A commenter to a previous post mentioned that once he was originally supportive of the war in Iraq but after reading that the "intelligence" to support the existence of WMDs could have been wrong he changed his mind.....let me respond.
"Intelligence" is rarely intelligent. It is regrettable that two successive administrations apparently (inasmuch as the complete truth really does await translations of the Iraqi archives, a complete inquiry of former Baathists, and assurances from Syria) have had no accurate idea of the extent, or lack thereof, of the Iraqi WMD arsenal. But incomplete or faulty intelligence — both hysterical overreactions or laxity and naiveté — is not rare when nations go to war.

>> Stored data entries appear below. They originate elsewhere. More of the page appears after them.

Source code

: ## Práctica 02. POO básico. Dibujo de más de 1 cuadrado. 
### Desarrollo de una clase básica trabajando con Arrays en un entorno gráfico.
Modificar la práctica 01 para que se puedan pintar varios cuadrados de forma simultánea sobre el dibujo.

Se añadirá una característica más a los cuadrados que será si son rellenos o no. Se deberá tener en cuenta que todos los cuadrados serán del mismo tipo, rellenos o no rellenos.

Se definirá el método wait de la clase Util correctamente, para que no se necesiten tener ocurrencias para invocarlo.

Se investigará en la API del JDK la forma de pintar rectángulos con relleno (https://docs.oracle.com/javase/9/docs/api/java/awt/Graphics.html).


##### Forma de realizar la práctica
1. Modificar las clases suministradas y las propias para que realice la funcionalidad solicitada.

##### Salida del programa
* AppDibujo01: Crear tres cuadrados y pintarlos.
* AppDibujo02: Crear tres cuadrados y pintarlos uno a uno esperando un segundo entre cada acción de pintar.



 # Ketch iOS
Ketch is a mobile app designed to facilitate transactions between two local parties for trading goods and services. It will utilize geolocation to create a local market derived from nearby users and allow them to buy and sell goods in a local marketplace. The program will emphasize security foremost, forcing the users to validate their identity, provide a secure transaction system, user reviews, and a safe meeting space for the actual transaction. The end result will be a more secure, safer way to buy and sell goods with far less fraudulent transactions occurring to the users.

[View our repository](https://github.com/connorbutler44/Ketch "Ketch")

We were fooled by Japan in 1941 and had no idea that its enormous fleet was a few hundred miles off Hawaii. The Soviet absorption of Eastern Europe caught utopians off guard in 1945-6. Everyone underestimated Mao's resilience ("Who lost China?"). MacArthur's "infiltrators" across the Yalu River turned out to be several Chinese armies. We know only now that the Soviets cheated on several major arms agreements — and had WMD arsenals far beyond what was disclosed. Its nuclear accidents and WMD catastrophes are still clouded in mysteries. Remember the Missile Gap of the 1960 election that helped to elect John Kennedy? Yet Cuba, we now learn, had more ready nukes than even Curtis LeMay imagined. The British surely had no warning about the Falklands invasion. An American ambassador gave the wrong message to Saddam Hussein in summer 1990, precisely because the CIA had no clue that Saddam Hussein was gearing up to invade Kuwait. Libya and Iran were further along with their nuclear programs than the CIA dared to imagine. Ditto North Korea. Who knew that Pakistan has been running a nuclear clearinghouse? The point is not to excuse faulty intelligence, but rather to understand that knowing exactly what the enemy is up to is difficult and yet almost never acknowledged to be so.
The threat of WMDs may have been the centerpiece of the administration's arguments to go to war, but for most of us, there were plenty of other — and far more important reasons — for prompt action now.
Let us for the nth time recite them:
Saddam had broken the 1991 armistice agreements and after September 11 it was no longer tolerable to allow Middle East dictators to continue as rogue states and virtual belligerents.
Two-thirds of Iraqi airspace were de facto controlled by the United States — ultimately an unsustainable commitment requiring over a decade of daily vigilance, billions of dollars, and hundreds of thousands of sorties to prevent further genocide.
He had defied U.N. resolutions; and he had expelled inspectors, demanding either enforcement or appeasement and subsequent humiliation of the international community.
It really was an intolerable situation that in perpetuity thousands of Kurds and Shiites were doomed on any given week that American and British planes might have been grounded.
Saddam had a history of war against Kuwait, Saudi Arabia, Israel, Iran, and the United States, destroyed the ecology of the Mesopotamian wetlands, gassed his own people, and relented in his massacres only to the degree that the United States monitored him constantly.
Well, in addition, in northern Iraq al Qaedists were battling the Kurds. Old-line terrorists like Abu Abbas and Abu Nidal were at home in Baghdad. Husseinite bounties subsidized suicide-murdering in Israel.
A number of accounts had cited relationships between al Qaeda and Baathist intelligence. Iraq, in fact, was already at a critical mass. Faced with a brutal unending U.N. embargo and the loss of its airspace, it was descending into a badland like Afghanistan. The amorality is not that we took him out, but that after 1991 we waited about 100,000 corpses too long.